As they row across the lake, Dorcas picks a water hyacinth and puts it in her hair.  Severian, writing the book at night, wonders if the flower only came into being because Dorcas reached for it.  He wonders if, as Hildegrin may have implied, the seeress' cave and the garden are actually on the other side of the world and they've travelled there by entering the garden.  He contemplates the relationship between light and dark and order and chaos.

Hildegrin asks if he's thinking about going to his death, he thinks he sees it in his face.  Severian denies it, but Dorcas whispers to him that he was, because his face was full of nobility.  She says the world is filled with half good and half evil, and you can tilt it so that more good fills your mind, or back. She also says she would bend time backward if she could.

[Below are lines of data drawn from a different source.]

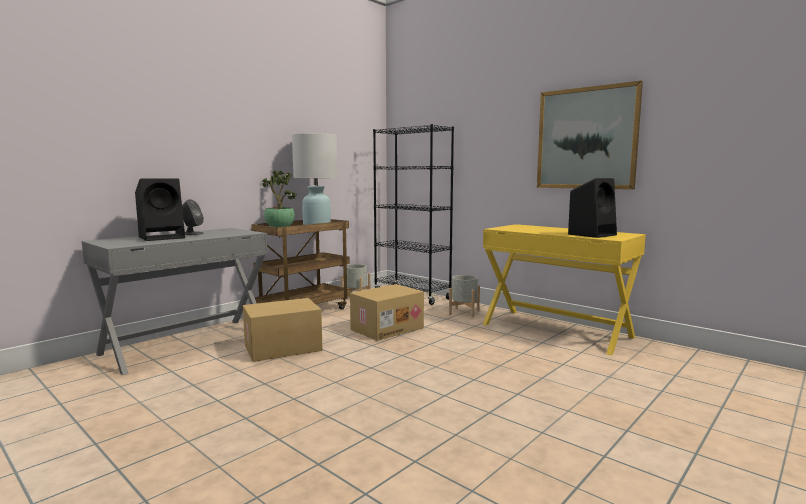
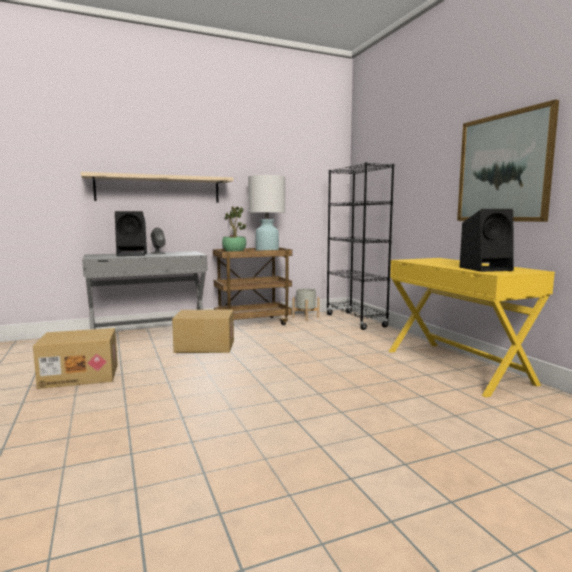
camera: 25 degrees right, 0 degrees up
(181, 148) = (159, 189): none -> beige shelf
(387, 328) = (299, 343): cardboard box -> cardboard box (81, 376)
(464, 313) = (384, 340): grey planter -> none

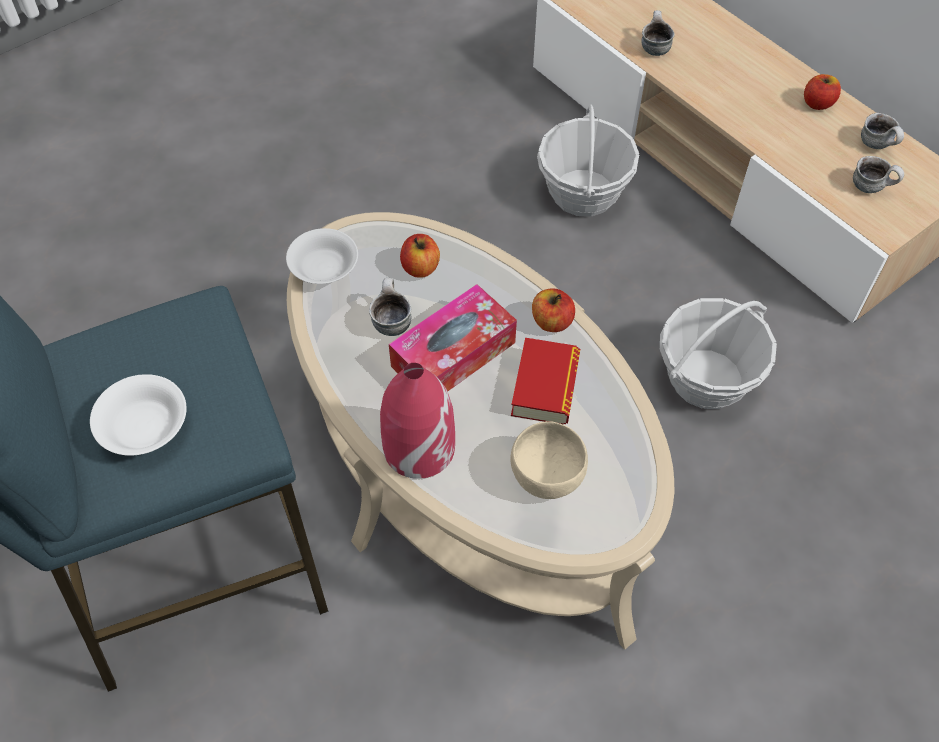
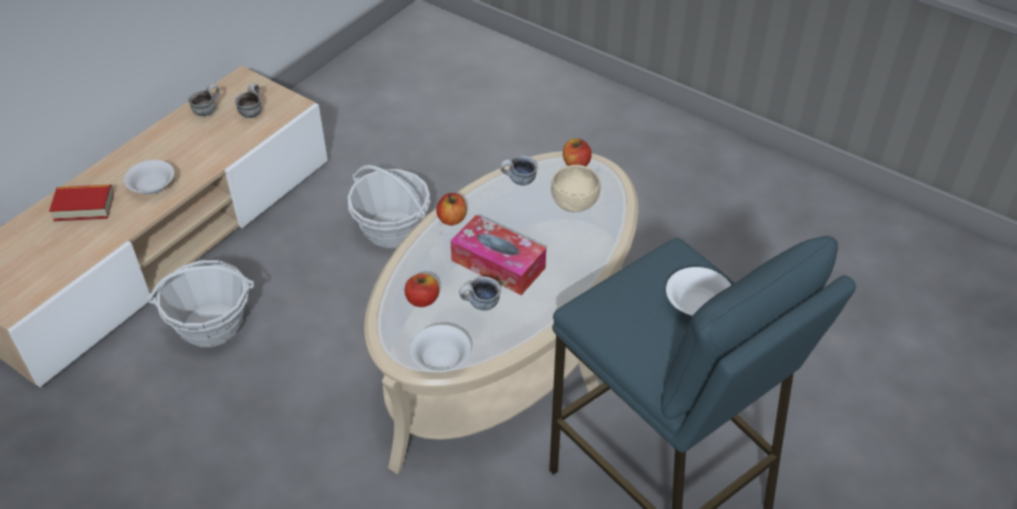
camera: 105 degrees left, 10 degrees down
(418, 447) = (581, 265): red vase -> none
(545, 387) = (508, 214): book -> book (84, 207)
(653, 47) = (94, 239): mug -> mug (518, 181)
(733, 91) = (151, 186): none -> white bowl
(817, 103) = (163, 141): apple -> apple (576, 163)

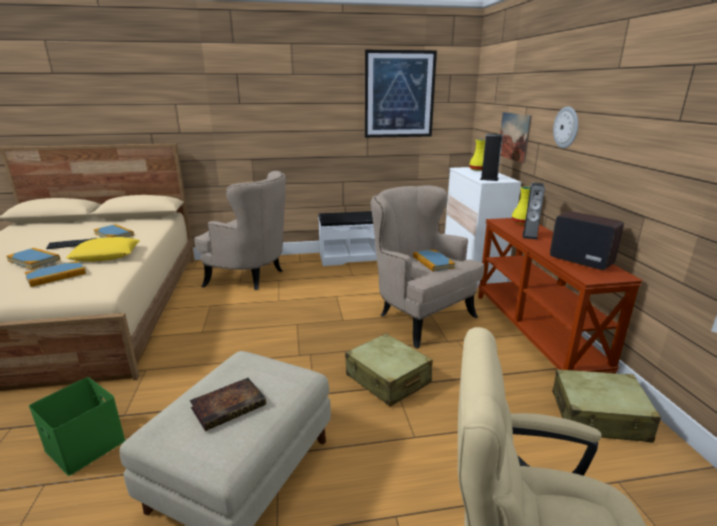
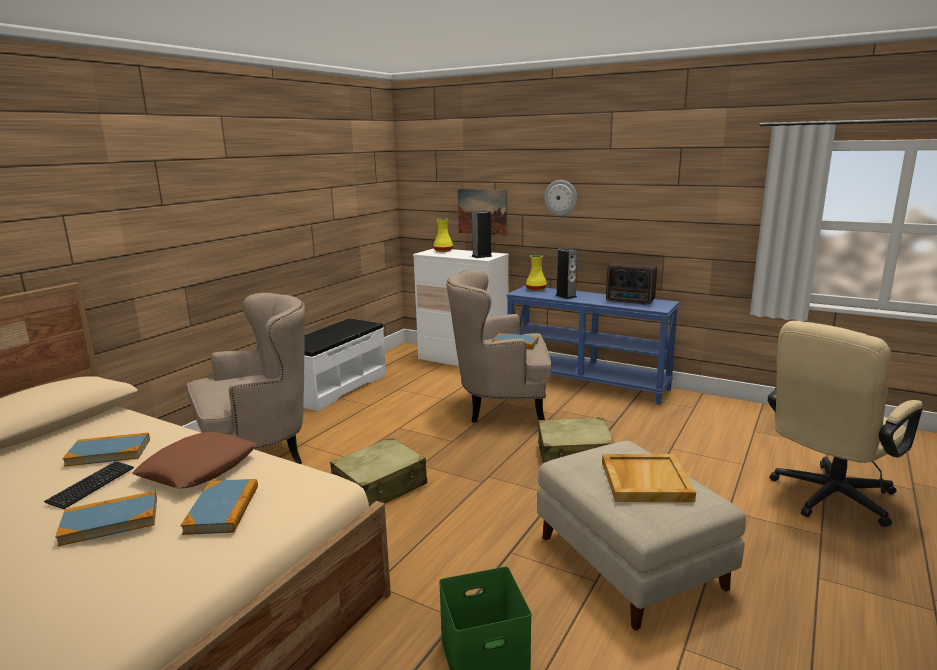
camera: 50 degrees left, 5 degrees down
(106, 255) = (199, 468): yellow pillow -> brown pillow
(230, 405) = (644, 481): book -> beige tray
(399, 95) = (336, 177): picture -> none
(535, 333) = (587, 382): brown console table -> blue console table
(579, 260) = (631, 301): radio -> radio turned 150 degrees counterclockwise
(599, 416) = (697, 408): beige suitcase -> beige suitcase (380, 486)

The shore where the averns grow is less marshy.  Looking at them Severian says, "They are not from here, are they?  Not from our Urth."

Agia tells Severian that good form requires that he pick his own avern, by snapping the stem off close to the ground.  She says she will show him how, but Hildegrin stops her and tells her she won't.  As soon as he says "I'll take the females to safety" Severian remembers where he's met him before.

The averns are powerful plants - only short grass is growing around the plants, since the grass withers away when an avern leaf touches it.  Dead bees and the bones of birds are in the grass.  Agia warns Severian that averns are closer to you than you think, they seem to have some kind of power to create optical illusions of space.  At one point Severian thinks he's a few feet from a plant when he's actually about to prick himself on a razor sharp leaf.  Looking at the flower itself with it's swirling pattern held his gaze "and with the dry lust of death sought to draw me in".  He goes to cut down a sapling on the hill to attach the avern to, to keep it well away from everyone.  He spends some time practising throwing leaves so he will know what to do in the duel.

When they row back to the other shore, Agia tries to drive Dorcas away, and while they are busy doing that Severian tells Hildegrin that he too is a friend of Vodalus, having remembered Hildegrin was the big solid man he ran into in the graveyard in Chapter I.  Hildegrin denies it, and then Severian says "the worst thing I could have said: "You tried to brain me with your shovel".  Hildegrin goes to his boat and rows away.

Agia is still trying to drive Dorcas away, Dorcas is walking 50 steps behind them, something Severian at first thought was a good idea, because he fears that he won't be able to get Agia to have sex with him if Dorcas is there.  But now he realizes that, having poured out in words to Agia his sorrow over Thecla, speaking about his sorrow has made him feel better.  In the end Agia can't force Dorcas away, and Severian threatens to strike her if she doesn't stop.

They trudge along in silence, presenting quite a spectacle, Severian in his fulgin cloak showing under the mantle, carrying the avern like a gonfalon (a medieval Italian banner), Agia in her torn robe, and Dorcas covered in mud.